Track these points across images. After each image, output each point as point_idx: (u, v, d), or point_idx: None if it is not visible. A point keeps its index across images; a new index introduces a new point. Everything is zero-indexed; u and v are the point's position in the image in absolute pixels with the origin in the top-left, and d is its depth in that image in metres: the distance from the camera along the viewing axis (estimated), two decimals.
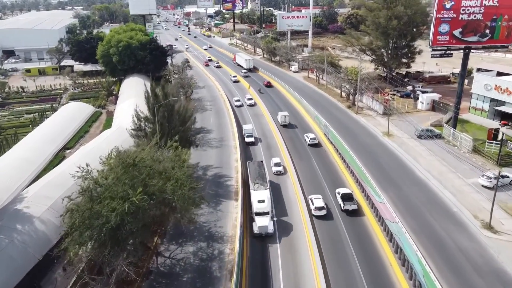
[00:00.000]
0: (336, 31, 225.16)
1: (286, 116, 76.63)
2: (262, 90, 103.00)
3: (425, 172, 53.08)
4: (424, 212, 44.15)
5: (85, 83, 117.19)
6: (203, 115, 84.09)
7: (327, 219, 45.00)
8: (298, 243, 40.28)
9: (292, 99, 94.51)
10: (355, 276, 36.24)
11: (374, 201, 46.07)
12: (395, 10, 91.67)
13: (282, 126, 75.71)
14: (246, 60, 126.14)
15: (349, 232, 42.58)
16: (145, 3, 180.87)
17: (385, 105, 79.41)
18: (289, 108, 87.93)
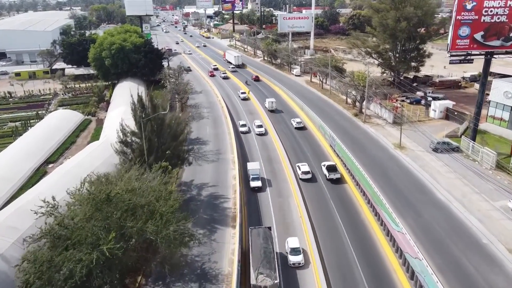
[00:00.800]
0: (338, 32, 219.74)
1: (273, 102, 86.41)
2: (249, 82, 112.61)
3: (446, 193, 47.35)
4: (449, 245, 38.43)
5: (77, 88, 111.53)
6: (199, 123, 78.38)
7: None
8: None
9: (294, 106, 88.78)
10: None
11: (391, 229, 40.41)
12: (404, 11, 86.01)
13: (269, 111, 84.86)
14: (235, 57, 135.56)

_Prompt_
Copy nothing outside the span: please output the lines from the one with "16: (145, 3, 180.87)" through the end of the entries above, and skip the pictures.

_Exercise solution_
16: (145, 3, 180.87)
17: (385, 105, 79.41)
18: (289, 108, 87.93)
[00:00.800]
0: (338, 32, 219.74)
1: (273, 102, 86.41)
2: (249, 82, 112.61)
3: (446, 193, 47.35)
4: (449, 245, 38.43)
5: (77, 88, 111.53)
6: (199, 123, 78.38)
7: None
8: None
9: (294, 106, 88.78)
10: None
11: (391, 229, 40.41)
12: (404, 11, 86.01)
13: (269, 111, 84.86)
14: (235, 57, 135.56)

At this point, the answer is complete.